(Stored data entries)
☆ ☆ ☆ ☆ ☆ ☆ ☆
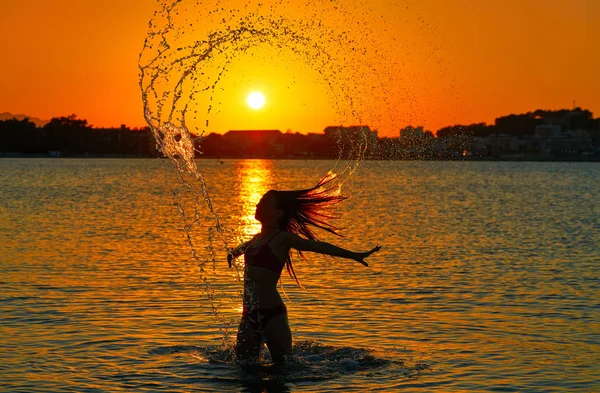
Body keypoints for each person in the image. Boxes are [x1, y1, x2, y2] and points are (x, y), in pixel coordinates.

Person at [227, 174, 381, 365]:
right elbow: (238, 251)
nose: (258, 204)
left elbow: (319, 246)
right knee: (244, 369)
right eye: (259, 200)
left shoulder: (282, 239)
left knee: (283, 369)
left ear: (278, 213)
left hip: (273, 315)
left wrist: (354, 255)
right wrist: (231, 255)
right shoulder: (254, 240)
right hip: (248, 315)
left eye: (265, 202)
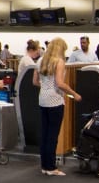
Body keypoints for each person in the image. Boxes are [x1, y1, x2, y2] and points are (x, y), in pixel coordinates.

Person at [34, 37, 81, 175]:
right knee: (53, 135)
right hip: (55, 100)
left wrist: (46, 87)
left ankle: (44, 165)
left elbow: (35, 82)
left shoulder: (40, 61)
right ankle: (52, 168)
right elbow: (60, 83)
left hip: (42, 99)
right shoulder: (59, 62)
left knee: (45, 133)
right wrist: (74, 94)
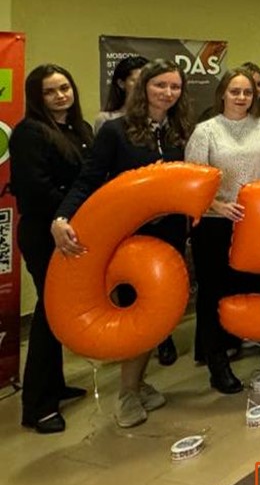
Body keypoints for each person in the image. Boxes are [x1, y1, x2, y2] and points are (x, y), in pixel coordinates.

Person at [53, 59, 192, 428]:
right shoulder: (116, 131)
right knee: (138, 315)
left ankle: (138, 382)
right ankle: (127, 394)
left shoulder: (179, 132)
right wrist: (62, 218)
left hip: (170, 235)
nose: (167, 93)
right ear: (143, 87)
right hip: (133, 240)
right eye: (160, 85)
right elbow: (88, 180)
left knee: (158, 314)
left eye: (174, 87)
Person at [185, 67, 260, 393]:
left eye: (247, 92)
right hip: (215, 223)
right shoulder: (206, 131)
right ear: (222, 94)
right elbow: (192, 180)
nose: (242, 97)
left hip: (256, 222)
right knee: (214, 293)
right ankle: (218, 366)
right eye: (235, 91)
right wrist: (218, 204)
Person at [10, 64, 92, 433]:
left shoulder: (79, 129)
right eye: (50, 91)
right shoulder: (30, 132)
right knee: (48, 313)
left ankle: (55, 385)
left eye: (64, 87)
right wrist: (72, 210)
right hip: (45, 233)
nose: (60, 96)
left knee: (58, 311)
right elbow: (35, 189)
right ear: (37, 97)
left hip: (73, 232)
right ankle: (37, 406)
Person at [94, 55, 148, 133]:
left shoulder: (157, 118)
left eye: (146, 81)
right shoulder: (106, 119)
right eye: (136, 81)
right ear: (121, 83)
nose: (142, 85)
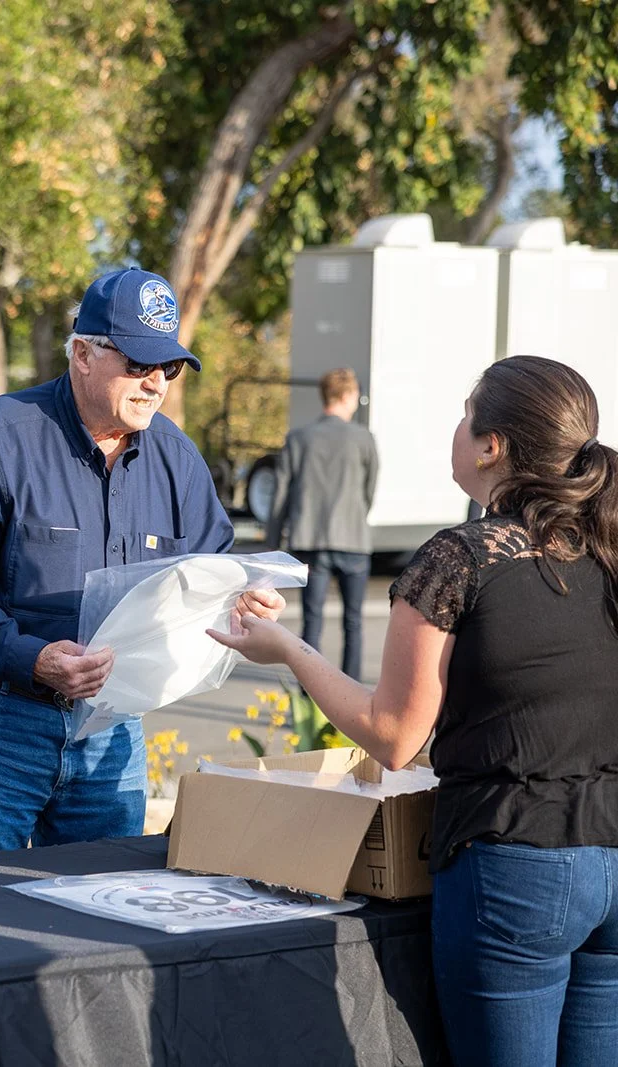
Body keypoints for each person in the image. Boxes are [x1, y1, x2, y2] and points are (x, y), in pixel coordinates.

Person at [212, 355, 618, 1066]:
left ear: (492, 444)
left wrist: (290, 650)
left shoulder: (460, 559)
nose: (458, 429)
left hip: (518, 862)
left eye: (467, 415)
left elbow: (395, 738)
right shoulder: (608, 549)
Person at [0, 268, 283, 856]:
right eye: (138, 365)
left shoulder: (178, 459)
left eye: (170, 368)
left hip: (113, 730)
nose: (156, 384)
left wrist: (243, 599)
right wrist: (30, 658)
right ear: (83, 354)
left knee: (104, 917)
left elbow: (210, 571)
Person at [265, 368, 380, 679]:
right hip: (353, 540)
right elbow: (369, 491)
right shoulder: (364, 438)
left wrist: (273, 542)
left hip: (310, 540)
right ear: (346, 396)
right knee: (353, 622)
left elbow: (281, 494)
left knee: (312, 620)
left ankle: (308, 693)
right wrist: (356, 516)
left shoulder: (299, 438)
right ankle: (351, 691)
☆ ☆ ☆ ☆ ☆ ☆ ☆
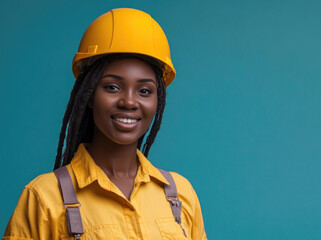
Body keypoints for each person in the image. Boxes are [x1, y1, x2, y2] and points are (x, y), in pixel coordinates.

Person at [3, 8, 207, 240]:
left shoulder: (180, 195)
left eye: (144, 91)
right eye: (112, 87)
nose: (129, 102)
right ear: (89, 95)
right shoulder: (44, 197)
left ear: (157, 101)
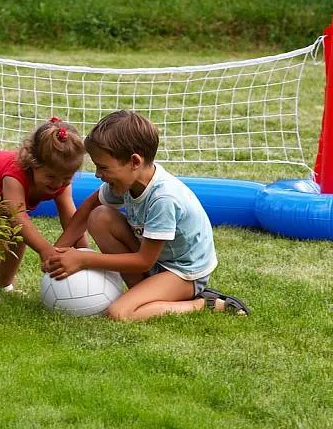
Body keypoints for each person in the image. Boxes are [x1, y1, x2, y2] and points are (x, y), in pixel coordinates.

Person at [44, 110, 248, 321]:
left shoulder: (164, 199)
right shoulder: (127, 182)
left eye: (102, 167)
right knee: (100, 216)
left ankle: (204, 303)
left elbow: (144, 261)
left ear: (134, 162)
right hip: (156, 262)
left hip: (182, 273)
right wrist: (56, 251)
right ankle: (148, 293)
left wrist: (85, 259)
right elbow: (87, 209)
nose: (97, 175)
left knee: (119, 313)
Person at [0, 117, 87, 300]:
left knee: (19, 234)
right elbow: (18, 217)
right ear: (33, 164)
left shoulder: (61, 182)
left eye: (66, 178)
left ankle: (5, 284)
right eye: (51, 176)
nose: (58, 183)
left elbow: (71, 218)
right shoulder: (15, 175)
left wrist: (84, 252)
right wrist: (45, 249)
☆ ☆ ☆ ☆ ☆ ☆ ☆
## [Directions for this task]
Write down, word for word, the lines above from the one containing "left shoulder: (164, 199)" through the one containing "right wrist: (45, 249)", both ends included.

## [Response]
left shoulder: (164, 199)
right shoulder: (127, 182)
left eye: (102, 167)
right knee: (100, 216)
left ankle: (204, 303)
left elbow: (144, 261)
left ear: (134, 162)
right hip: (156, 262)
left hip: (182, 273)
right wrist: (56, 251)
right ankle: (148, 293)
left wrist: (85, 259)
right elbow: (87, 209)
nose: (97, 175)
left knee: (119, 313)
Person at [0, 117, 87, 300]:
left knee: (19, 234)
right elbow: (18, 217)
right ear: (33, 164)
left shoulder: (61, 182)
left eye: (66, 178)
left ankle: (5, 284)
right eye: (51, 176)
nose: (58, 183)
left elbow: (71, 218)
right shoulder: (15, 175)
left wrist: (84, 252)
right wrist: (45, 249)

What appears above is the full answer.